Again, Lundy-Martin certainly succeeds in producing this blunt but beautiful harshness. For the author, this style and poetry in general is significant in her self-discovery because it allows her to approach problems in a different way than any other artistic medium.
“What you understand is different when you write about something in a poem than what you understand when you write a critical essay. I think these ways of knowing are different, but I think it matters that we have lots of different ways of approaching experience. I think art is often undervalued as a critical investigation, it’s not just whimsy or expression, which is how it’s often thought about … it is also a critical investigation and a different way of knowing something,” Lundy-Martin said.
Lundy-Martin discovered the unique ability of poetry to elucidate and critically engage with the self early on in her career. Immediately it became not only an interesting intellectual project but also something much deeper and personally important — it became a tool for salvation.
“I started writing in junior high school, and I really don’t know why. I was working out some very difficult things in life, and it became a kind of private world. Carl Phillips … who I adore … says unapologetically and I do too that ‘poetry saved my life’. [It was a] way of attending to the world that I couldn’t do in any other way, for me it was necessary,” Lundy-Martin said.
While Lundy-Martin writes with a variety of lyrical methods, a lot of her work has been enveloped in a fragmentary poetic style. Recently, however, she has become very interested in prose and the unique offerings of its more established structure, specifically its core unit: the sentence.

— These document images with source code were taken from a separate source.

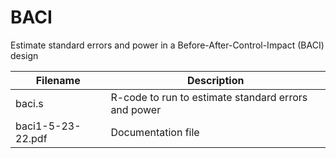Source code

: # BACI
Estimate standard errors and power in a Before-After-Control-Impact (BACI) design

Filename | Description
---------| -----------
baci.s | R-code to run to estimate standard errors and power
baci1-5-23-22.pdf | Documentation file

“I think the last two books brought me to the sentence in a different way … something I talk about with my students all the time is how we talk in sentences all the time and we are really good [at] it — writers are too good at it. So I’m really interested in the manipulation of the sentence … I like the newness of it I like the freshness of it,” Lundy-Martin remarked.
While innovation and experimentation are surely on Lundy-Martin’s mind, her lifelong project in poetry is “writing through trauma.” Because of this, it seems plausible that an intentional outreach to her audience’s trauma would accompany this focus. For Lundy-Martin, however, poetry is and always was a highly personal vehicle for self-discovery and therapy and must remain as such in order to continue being resonant.
“I try not to have readers in mind when I’m writing, which is probably why I’m not hugely famous,” Lundy-Martin laughed. “For me this is an art form, and I want to be true to the art form. I work in video art, and I do some performance, so I think there are other spaces where I can think more about audience but the poetry is my heart, soul, expression, and way of thinking and dealing with problems that are deeply affecting me. It called me instead of me calling it, and so I just have to let it be,” Lundy-Martin said.